The AFL-CIO just called Trump’s first year in office “unrelenting attacks on working people”—and they’re ready to make 2026 a referendum on whose side politicians are really on.
WHAT’S GOING ON: AFL-CIO president Liz Shuler told the Guardian the nation’s largest labor federation is gearing up to fight Trump’s “Billionaire First” agenda heading into the midterms.
“People were pissed,” Shuler said, describing the response to Trump’s executive orders that stripped collective bargaining rights from over 1 million federal workers—what she called “the biggest attack on unions in our history.”
THE DETAILS: The fight is already producing results. On December 11, the House passed a bipartisan bill to restore collective bargaining rights for federal workers.
Now the AFL-CIO is pushing to pass it in the Senate in January, while simultaneously battling looming threats like another government shutdown and the expiration of Affordable Care Act subsidies.
“We’re organizing as we speak,” Shuler said. “We can move actual people, in workplaces, in every city, in every state, across the country.”
BUT BUT BUT: Trump promised to lower costs on day one and create good manufacturing jobs. Instead? He’s called concerns about affordability a “hoax” while household credit card debt hits all-time highs and Americans struggle with rent, car payments, and groceries.
“That’s not what people are experiencing,” Shuler said. Housing and healthcare remain top concerns—neither of which appears on the “Billionaire First” agenda.
WHY IT MATTERS: Here’s the thing: about 68% of Americans support labor unions, according to Gallup, even as union membership has declined for decades—a decline that’s correlated directly with skyrocketing income inequality.

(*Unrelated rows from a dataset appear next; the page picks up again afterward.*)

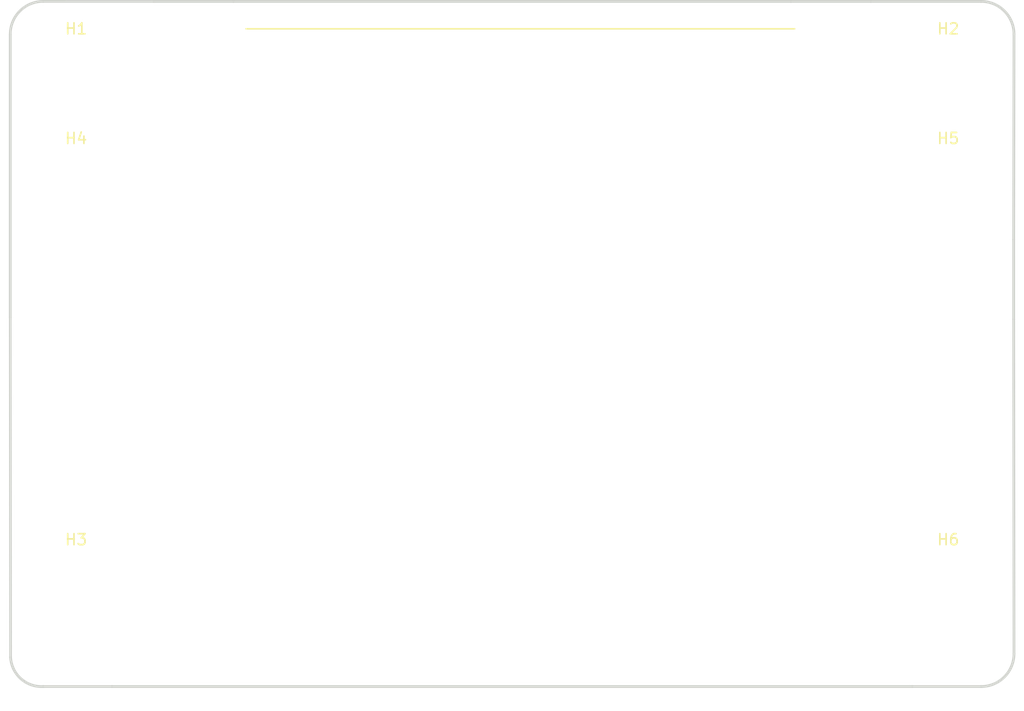
<source format=kicad_pcb>
(kicad_pcb (version 20211014) (generator pcbnew)

  (general
    (thickness 1.6)
  )

  (paper "A4")
  (layers
    (0 "F.Cu" signal)
    (31 "B.Cu" signal)
    (32 "B.Adhes" user "B.Adhesive")
    (33 "F.Adhes" user "F.Adhesive")
    (34 "B.Paste" user)
    (35 "F.Paste" user)
    (36 "B.SilkS" user "B.Silkscreen")
    (37 "F.SilkS" user "F.Silkscreen")
    (38 "B.Mask" user)
    (39 "F.Mask" user)
    (40 "Dwgs.User" user "User.Drawings")
    (41 "Cmts.User" user "User.Comments")
    (42 "Eco1.User" user "User.Eco1")
    (43 "Eco2.User" user "User.Eco2")
    (44 "Edge.Cuts" user)
    (45 "Margin" user)
    (46 "B.CrtYd" user "B.Courtyard")
    (47 "F.CrtYd" user "F.Courtyard")
    (48 "B.Fab" user)
    (49 "F.Fab" user)
  )

  (setup
    (stackup
      (layer "F.SilkS" (type "Top Silk Screen"))
      (layer "F.Paste" (type "Top Solder Paste"))
      (layer "F.Mask" (type "Top Solder Mask") (thickness 0.01))
      (layer "F.Cu" (type "copper") (thickness 0.035))
      (layer "dielectric 1" (type "core") (thickness 1.51) (material "FR4") (epsilon_r 4.5) (loss_tangent 0.02))
      (layer "B.Cu" (type "copper") (thickness 0.035))
      (layer "B.Mask" (type "Bottom Solder Mask") (thickness 0.01))
      (layer "B.Paste" (type "Bottom Solder Paste"))
      (layer "B.SilkS" (type "Bottom Silk Screen"))
      (copper_finish "None")
      (dielectric_constraints no)
    )
    (pad_to_mask_clearance 0)
    (pcbplotparams
      (layerselection 0x00010fc_ffffffff)
      (disableapertmacros false)
      (usegerberextensions false)
      (usegerberattributes true)
      (usegerberadvancedattributes true)
      (creategerberjobfile true)
      (svguseinch false)
      (svgprecision 6)
      (excludeedgelayer true)
      (plotframeref false)
      (viasonmask false)
      (mode 1)
      (useauxorigin false)
      (hpglpennumber 1)
      (hpglpenspeed 20)
      (hpglpendiameter 15.000000)
      (dxfpolygonmode true)
      (dxfimperialunits true)
      (dxfusepcbnewfont true)
      (psnegative false)
      (psa4output false)
      (plotreference true)
      (plotvalue true)
      (plotinvisibletext false)
      (sketchpadsonfab false)
      (subtractmaskfromsilk false)
      (outputformat 1)
      (mirror false)
      (drillshape 1)
      (scaleselection 1)
      (outputdirectory "")
    )
  )

  (net 0 "")

  (footprint "MountingHole:MountingHole_6.4mm_M6" (layer "F.Cu") (at 109 125))

  (footprint "MountingHole:MountingHole_5.3mm_M5" (layer "F.Cu") (at 188.5 74.5))

  (footprint "MountingHole:MountingHole_5.3mm_M5" (layer "F.Cu") (at 109 74.5))

  (footprint "MountingHole:MountingHole_6.4mm_M6" (layer "F.Cu") (at 188.5 125))

  (footprint "MountingHole:MountingHole_5.3mm_M5" (layer "F.Cu") (at 188.5 84.9))

  (footprint "MountingHole:MountingHole_5.3mm_M5" (layer "F.Cu") (at 109 84.9))

  (gr_line (start 124.5 71) (end 174.5 71) (layer "F.SilkS") (width 0.15) (tstamp f7149872-8f67-4b7f-854f-1c88a5e2c20f))
  (gr_arc (start 191.5 68.5) (mid 193.621313 69.378677) (end 194.49999 71.49999) (layer "Edge.Cuts") (width 0.254) (tstamp 10879990-481e-47b4-b8f6-4149c77a98f4))
  (gr_line (start 185.22947 130.99962) (end 191.5 131.00001) (layer "Edge.Cuts") (width 0.245) (tstamp 11f3a9ea-68b1-4d23-b72b-3bb9a97006cf))
  (gr_line (start 194.47 90.225) (end 194.47099 97.5) (layer "Edge.Cuts") (width 0.254) (tstamp 28699057-1b1f-48ce-aca2-3f69fff395b4))
  (gr_line (start 103.00001 97.3328) (end 103.03 128.325) (layer "Edge.Cuts") (width 0.245) (tstamp 3bdade29-5435-46b7-b866-3380558c1814))
  (gr_line (start 185.22947 130.99962) (end 112.27053 130.99962) (layer "Edge.Cuts") (width 0.254) (tstamp 46a622f1-9924-4d54-897c-d95c39d9bfe9))
  (gr_arc (start 106 131) (mid 103.960989 130.277607) (end 103.03 128.325) (layer "Edge.Cuts") (width 0.254) (tstamp 57b30486-4aca-4802-bc40-84da9a3db1f1))
  (gr_line (start 105.99927 68.5) (end 116.05766 68.50038) (layer "Edge.Cuts") (width 0.245) (tstamp 5990c68d-7882-4651-a618-0d6e515e418f))
  (gr_line (start 103.00001 97.3328) (end 103.00001 71.5) (layer "Edge.Cuts") (width 0.254) (tstamp 6bcc7fa5-e34a-4e29-aaad-77136b2dd97f))
  (gr_line (start 106 131) (end 112.27053 130.99962) (layer "Edge.Cuts") (width 0.245) (tstamp 70d18d6d-a2c0-4152-b5aa-cfdb12b5d92f))
  (gr_line (start 194.49999 71.5) (end 194.47 90.225) (layer "Edge.Cuts") (width 0.254) (tstamp 718e712f-36c0-435d-abcc-27d98e4437aa))
  (gr_line (start 194.49999 128) (end 194.47099 97.5) (layer "Edge.Cuts") (width 0.254) (tstamp 8acc4737-0fb2-4529-8dc1-b431df6a91a7))
  (gr_line (start 123.35 68.50038) (end 174.15 68.5) (layer "Edge.Cuts") (width 0.254) (tstamp 92698001-c875-4580-a776-5f8d125b5668))
  (gr_line (start 181.44145 68.5) (end 174.15 68.5) (layer "Edge.Cuts") (width 0.254) (tstamp 9792c05f-a325-4872-800e-542c23ca37bc))
  (gr_line (start 116.05766 68.50038) (end 123.35 68.50038) (layer "Edge.Cuts") (width 0.254) (tstamp a6342954-84bc-40d3-b855-80c8d698709d))
  (gr_arc (start 103.00001 71.5) (mid 103.878425 69.378938) (end 105.99927 68.5) (layer "Edge.Cuts") (width 0.245) (tstamp b13d9c72-e4a0-4d2f-8e9e-ba960f723187))
  (gr_arc (start 194.5 128.00001) (mid 193.62132 130.12133) (end 191.5 131.00001) (layer "Edge.Cuts") (width 0.254) (tstamp ccb06b19-9bfe-4e76-987d-4f22a57327b7))
  (gr_line (start 181.44145 68.5) (end 191.5 68.5) (layer "Edge.Cuts") (width 0.254) (tstamp e351caed-768b-4583-aaf1-5c5f0b5470a6))

)

</source>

With trust in institutions cratering, Shuler argues unions are uniquely positioned to break through.
“There’s only one organization left that people do trust,” she said. The ongoing Starbucks strike, with thousands of baristas fighting for their first union contract, has brought this divide into “sharp focus.”
BOTTOM LINE: Shuler’s framing is blunt: “Which side are you on?” The economy is working great for billionaires and corporations. Everyone else is piecing it together, working multiple jobs, watching AI threaten to widen the gap further.
Without guardrails—without worker power—”it’s only going to get worse.” The 2026 midterms just became a battleground over who this economy actually serves.